Farrow’s standard operating procedure as an “investigative journalist” consists of anonymous and unsubstantiated claims, sensationalism, half-truths, hints of dark secrets that are never spelled out and openly McCarthyite smear tactics. It is not accidental that Farrow began public life as a propagandist for US imperialist policy in the Middle East and Central Asia, where distortions and lies are a daily requirement. But this is the Times school of reporting as well, vetted or simply supplied by the CIA, the Pentagon and other state or corporate bodies.

While the liberal and pseudo-left media (Jacobin, the Nation and the late, unlamented Socialist Worker) accepted and endorsed Farrow’s claims, the WSWS, proceeding on the basis of democratic principles, did not need to wait two-and-a-half years to see through him and his accomplices in the media.

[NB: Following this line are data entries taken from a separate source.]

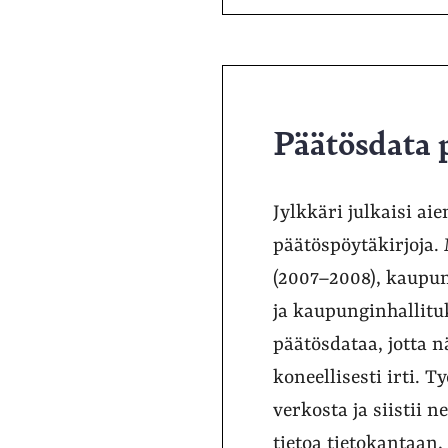
Päätösdata 
Jylkkäri julkaisi a
päätöspöytäkirjoja
(2007–2008), kaupu
ja kaupunginhallitu
päätösdataa, jotta 
koneellisesti irti. 
verkosta ja siistii 
tietoa tietokantaan,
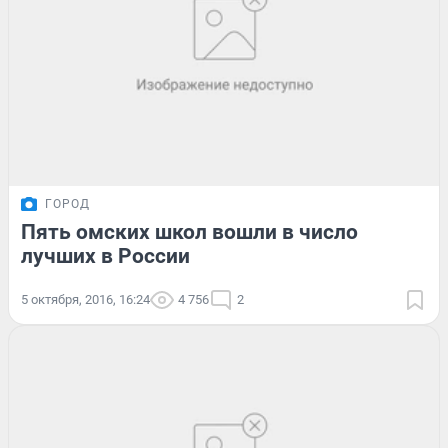
ГОРОД
Пять омских школ вошли в число
лучших в России
5 октября, 2016, 16:24
4 756
2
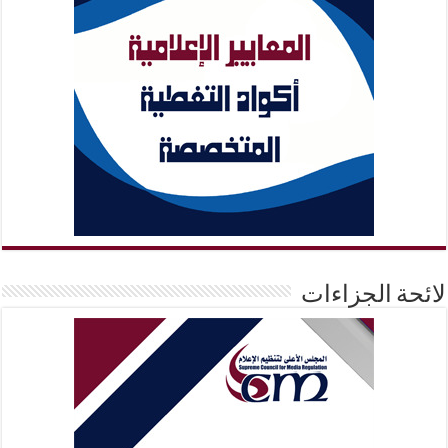
لائحة الجزاءات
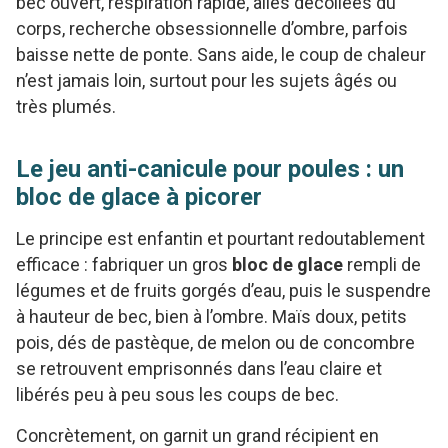
bec ouvert, respiration rapide, ailes décollées du
corps, recherche obsessionnelle d’ombre, parfois
baisse nette de ponte. Sans aide, le coup de chaleur
n’est jamais loin, surtout pour les sujets âgés ou
très plumés.
Le jeu anti-canicule pour poules : un
bloc de glace à picorer
Le principe est enfantin et pourtant redoutablement
efficace : fabriquer un gros
bloc de glace
rempli de
légumes et de fruits gorgés d’eau, puis le suspendre
à hauteur de bec, bien à l’ombre. Maïs doux, petits
pois, dés de pastèque, de melon ou de concombre
se retrouvent emprisonnés dans l’eau claire et
libérés peu à peu sous les coups de bec.
Concrètement, on garnit un grand récipient en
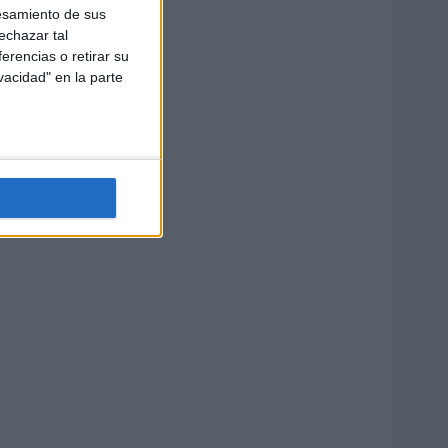
esamiento de sus
echazar tal
erencias o retirar su
vacidad" en la parte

As early as January 2018, we commented that Farrow personified “the nexus between middle class moralizing, the Democratic Party and high-level state operations... Farrow began working ‘in some unspecified capacity’ (Politico) for US diplomat (and Democrat) Richard Holbrooke when he was a teenager. At one point, Farrow served as a speechwriter for Holbrooke, who, as the WSWS noted in a 2010 obituary, was ‘a man steeped in the commission and cover-up of bloody crimes’ from Vietnam to the Balkans, Afghanistan, Pakistan and beyond.”

After the publication of Farrow's attack on Moonves, we wrote in August 2018 that the latest New Yorker piece was “scandal-mongering at its worst.” Farrow “constructs his articles with the minimum of proof and a maximum of innuendo to exert influence on an upper-middle class readership only too willing and eager to accept his every sensationalized pronouncement. The individual target is tried, found guilty and condemned by the moralizing, sanctimonious Farrow.” In March 2019, the WSWS bluntly asserted that once again it was “Scoundrel Time,” and “Ronan Farrow is one of the chief scoundrels.”

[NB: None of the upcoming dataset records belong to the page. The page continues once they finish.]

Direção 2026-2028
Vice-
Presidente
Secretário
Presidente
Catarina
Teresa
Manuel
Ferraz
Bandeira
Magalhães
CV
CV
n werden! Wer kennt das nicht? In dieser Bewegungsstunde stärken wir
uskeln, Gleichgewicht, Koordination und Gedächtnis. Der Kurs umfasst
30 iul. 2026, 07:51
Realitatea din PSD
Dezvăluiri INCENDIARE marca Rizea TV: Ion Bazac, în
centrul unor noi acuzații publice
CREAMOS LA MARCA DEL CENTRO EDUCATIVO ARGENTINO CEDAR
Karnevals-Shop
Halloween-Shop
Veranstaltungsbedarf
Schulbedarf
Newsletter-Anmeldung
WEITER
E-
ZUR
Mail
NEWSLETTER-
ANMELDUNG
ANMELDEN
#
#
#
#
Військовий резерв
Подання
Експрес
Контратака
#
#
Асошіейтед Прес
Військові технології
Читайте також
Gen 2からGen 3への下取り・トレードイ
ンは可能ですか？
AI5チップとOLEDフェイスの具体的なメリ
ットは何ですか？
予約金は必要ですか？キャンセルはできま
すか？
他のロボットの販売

Now the Times and sections of the establishment have turned on him. This may be driven by the Reade allegations, but there may be other issues. Did Farrow step on or threaten to step on the wrong toes? Was he sniffing around individuals at or connected to the Times itself, in its newsroom, editorial office or corporate boardroom?

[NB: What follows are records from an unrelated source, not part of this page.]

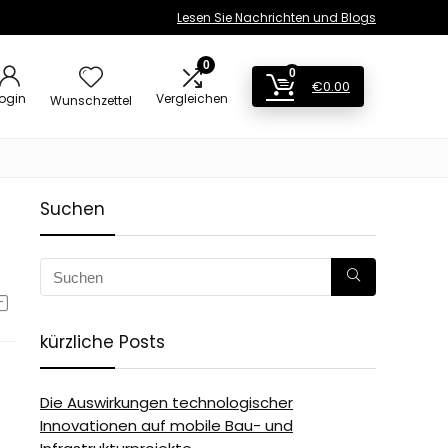
Lesen Sie Nachrichten und Blogs
0
0
€
0.00
ogin
Vergleichen
Wunschzettel
Suchen
kürzliche Posts
Die Auswirkungen technologischer
Innovationen auf mobile Bau- und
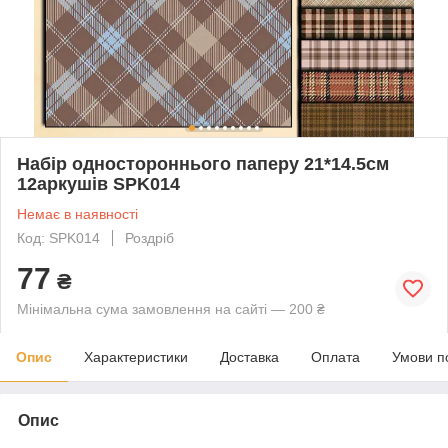
Набір одностороннього паперу 21*14.5см
12аркушів SPK014
Немає в наявності
Код: SPK014
Роздріб
77
₴
Мінімальна сума замовлення на сайті — 200 ₴
Опис
Характеристики
Доставка
Оплата
Умови п
Опис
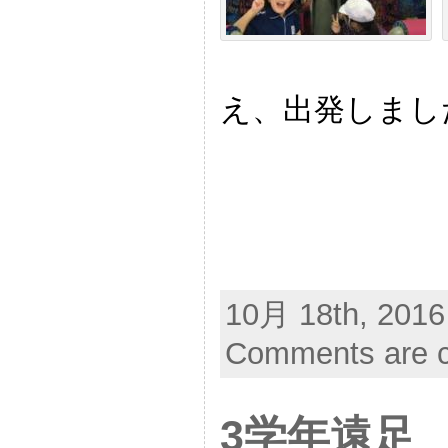
え、出発しまし
10月 18th, 2016
Comments are c
3学年遠足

Unquestionably, Farrow’s efforts, which have cost some of his targets tens of millions of dollars, social standing and more, have made him powerful enemies. Or did he just generally make himself a nuisance? He may have become enamored of his own self-importance and been brought down by his own hubris. In any event, he is falling out of favor. The New Yorker claims it stands by his reporting. We shall see. No doubt re-evaluations are under way in a number of quarters.

Our eyes are dry. But the task of fully exposing the forces and motives behind the #MeToo campaign falls to the socialist movement as part of fighting for the working class to free itself from the Democratic Party and all its apologists.